Task details:
Output every line of the data below, unchanged and in the same order.

___ Supplied information

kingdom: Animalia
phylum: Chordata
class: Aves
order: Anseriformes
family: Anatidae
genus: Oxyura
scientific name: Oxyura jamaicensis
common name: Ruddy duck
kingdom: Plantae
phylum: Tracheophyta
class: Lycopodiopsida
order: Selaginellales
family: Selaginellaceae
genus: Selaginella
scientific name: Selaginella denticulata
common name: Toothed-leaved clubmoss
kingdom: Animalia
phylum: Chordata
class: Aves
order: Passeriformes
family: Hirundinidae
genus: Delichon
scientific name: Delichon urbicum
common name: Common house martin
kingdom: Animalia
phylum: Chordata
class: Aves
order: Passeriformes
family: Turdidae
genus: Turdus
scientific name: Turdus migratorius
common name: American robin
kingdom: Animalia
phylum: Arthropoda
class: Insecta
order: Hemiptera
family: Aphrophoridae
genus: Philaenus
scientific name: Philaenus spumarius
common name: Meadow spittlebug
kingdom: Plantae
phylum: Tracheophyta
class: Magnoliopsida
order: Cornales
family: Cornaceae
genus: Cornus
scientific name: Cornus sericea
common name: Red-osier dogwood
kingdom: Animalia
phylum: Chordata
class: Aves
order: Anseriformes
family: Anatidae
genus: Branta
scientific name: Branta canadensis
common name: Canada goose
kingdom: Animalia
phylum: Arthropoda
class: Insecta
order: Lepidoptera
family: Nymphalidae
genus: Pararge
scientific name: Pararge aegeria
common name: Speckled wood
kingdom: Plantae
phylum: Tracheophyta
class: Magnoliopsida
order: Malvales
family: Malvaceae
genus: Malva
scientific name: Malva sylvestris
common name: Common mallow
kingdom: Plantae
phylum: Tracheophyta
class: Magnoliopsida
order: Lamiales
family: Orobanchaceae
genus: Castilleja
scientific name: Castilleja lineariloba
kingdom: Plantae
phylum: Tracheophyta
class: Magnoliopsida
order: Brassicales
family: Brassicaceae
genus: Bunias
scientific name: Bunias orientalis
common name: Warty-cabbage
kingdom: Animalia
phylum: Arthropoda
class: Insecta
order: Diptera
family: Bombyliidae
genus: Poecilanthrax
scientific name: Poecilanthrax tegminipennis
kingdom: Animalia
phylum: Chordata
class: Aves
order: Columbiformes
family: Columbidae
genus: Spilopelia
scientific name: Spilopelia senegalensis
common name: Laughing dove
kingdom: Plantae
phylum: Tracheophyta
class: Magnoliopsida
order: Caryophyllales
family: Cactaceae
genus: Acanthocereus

______

The completed task:
kingdom: Animalia
phylum: Chordata
class: Aves
order: Anseriformes
family: Anatidae
genus: Oxyura
scientific name: Oxyura jamaicensis
common name: Ruddy duck
kingdom: Plantae
phylum: Tracheophyta
class: Lycopodiopsida
order: Selaginellales
family: Selaginellaceae
genus: Selaginella
scientific name: Selaginella denticulata
common name: Toothed-leaved clubmoss
kingdom: Animalia
phylum: Chordata
class: Aves
order: Passeriformes
family: Hirundinidae
genus: Delichon
scientific name: Delichon urbicum
common name: Common house martin
kingdom: Animalia
phylum: Chordata
class: Aves
order: Passeriformes
family: Turdidae
genus: Turdus
scientific name: Turdus migratorius
common name: American robin
kingdom: Animalia
phylum: Arthropoda
class: Insecta
order: Hemiptera
family: Aphrophoridae
genus: Philaenus
scientific name: Philaenus spumarius
common name: Meadow spittlebug
kingdom: Plantae
phylum: Tracheophyta
class: Magnoliopsida
order: Cornales
family: Cornaceae
genus: Cornus
scientific name: Cornus sericea
common name: Red-osier dogwood
kingdom: Animalia
phylum: Chordata
class: Aves
order: Anseriformes
family: Anatidae
genus: Branta
scientific name: Branta canadensis
common name: Canada goose
kingdom: Animalia
phylum: Arthropoda
class: Insecta
order: Lepidoptera
family: Nymphalidae
genus: Pararge
scientific name: Pararge aegeria
common name: Speckled wood
kingdom: Plantae
phylum: Tracheophyta
class: Magnoliopsida
order: Malvales
family: Malvaceae
genus: Malva
scientific name: Malva sylvestris
common name: Common mallow
kingdom: Plantae
phylum: Tracheophyta
class: Magnoliopsida
order: Lamiales
family: Orobanchaceae
genus: Castilleja
scientific name: Castilleja lineariloba
kingdom: Plantae
phylum: Tracheophyta
class: Magnoliopsida
order: Brassicales
family: Brassicaceae
genus: Bunias
scientific name: Bunias orientalis
common name: Warty-cabbage
kingdom: Animalia
phylum: Arthropoda
class: Insecta
order: Diptera
family: Bombyliidae
genus: Poecilanthrax
scientific name: Poecilanthrax tegminipennis
kingdom: Animalia
phylum: Chordata
class: Aves
order: Columbiformes
family: Columbidae
genus: Spilopelia
scientific name: Spilopelia senegalensis
common name: Laughing dove
kingdom: Plantae
phylum: Tracheophyta
class: Magnoliopsida
order: Caryophyllales
family: Cactaceae
genus: Acanthocereus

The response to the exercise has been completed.